[Your task] Copy every line of the rows below word for word, leaving out the pictures.

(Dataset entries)
+===+
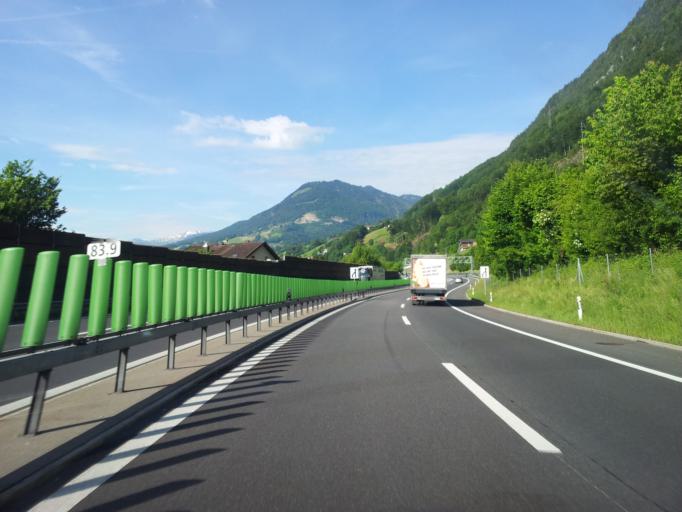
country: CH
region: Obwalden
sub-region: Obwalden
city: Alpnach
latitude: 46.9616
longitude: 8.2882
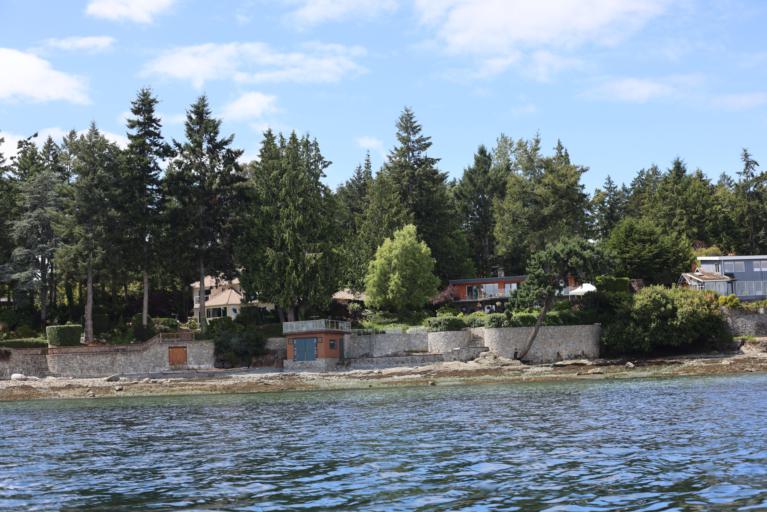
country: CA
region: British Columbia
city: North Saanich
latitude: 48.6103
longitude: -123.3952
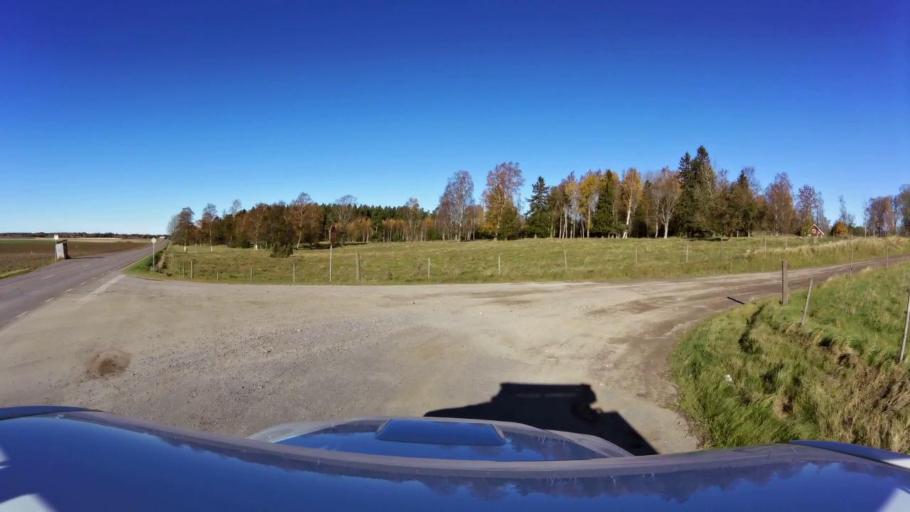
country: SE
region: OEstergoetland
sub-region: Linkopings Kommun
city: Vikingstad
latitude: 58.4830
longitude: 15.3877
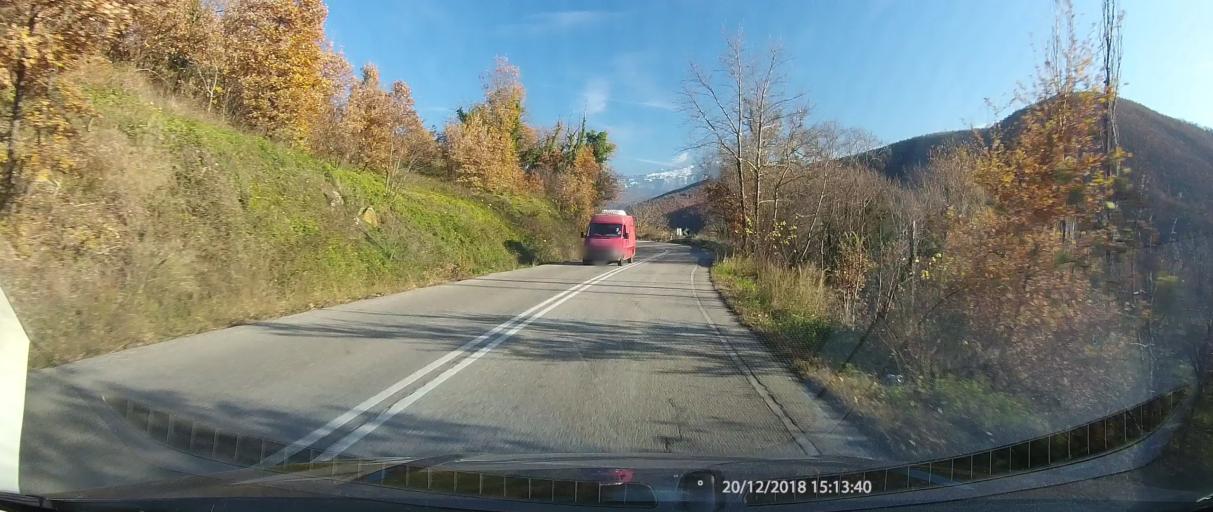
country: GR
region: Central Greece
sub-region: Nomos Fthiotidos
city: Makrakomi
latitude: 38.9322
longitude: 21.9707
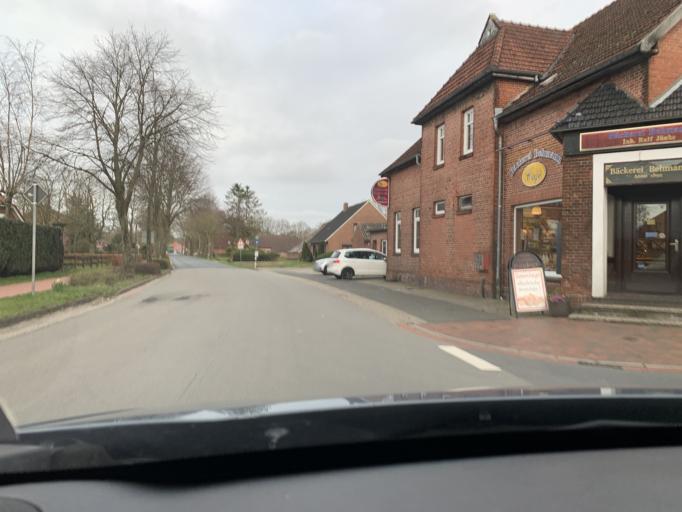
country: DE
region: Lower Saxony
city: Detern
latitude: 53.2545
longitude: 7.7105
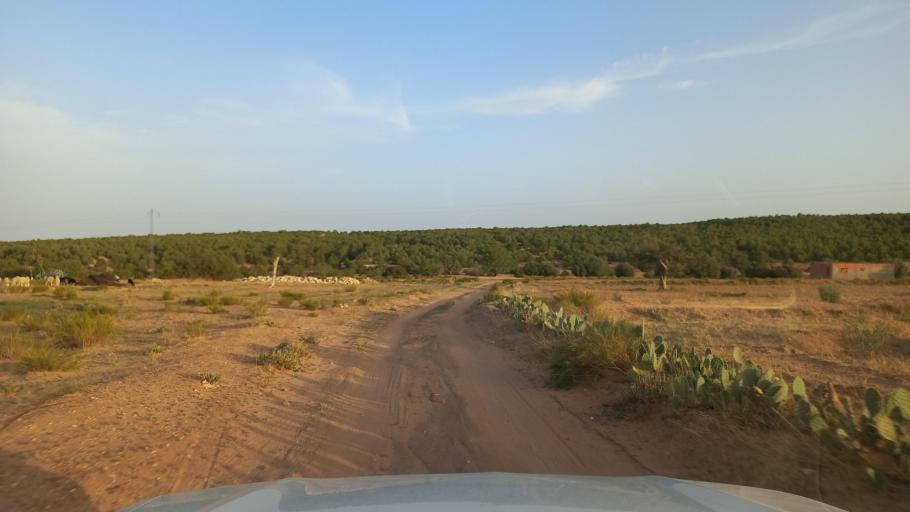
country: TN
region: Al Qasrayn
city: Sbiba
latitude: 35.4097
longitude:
+===+
[Worked solution]
country: CH
region: Obwalden
sub-region: Obwalden
city: Alpnach
latitude: 46.9616
longitude: 8.2882
country: CA
region: British Columbia
city: North Saanich
latitude: 48.6103
longitude: -123.3952
country: SE
region: OEstergoetland
sub-region: Linkopings Kommun
city: Vikingstad
latitude: 58.4830
longitude: 15.3877
country: GR
region: Central Greece
sub-region: Nomos Fthiotidos
city: Makrakomi
latitude: 38.9322
longitude: 21.9707
country: DE
region: Lower Saxony
city: Detern
latitude: 53.2545
longitude: 7.7105
country: TN
region: Al Qasrayn
city: Sbiba
latitude: 35.4097
longitude:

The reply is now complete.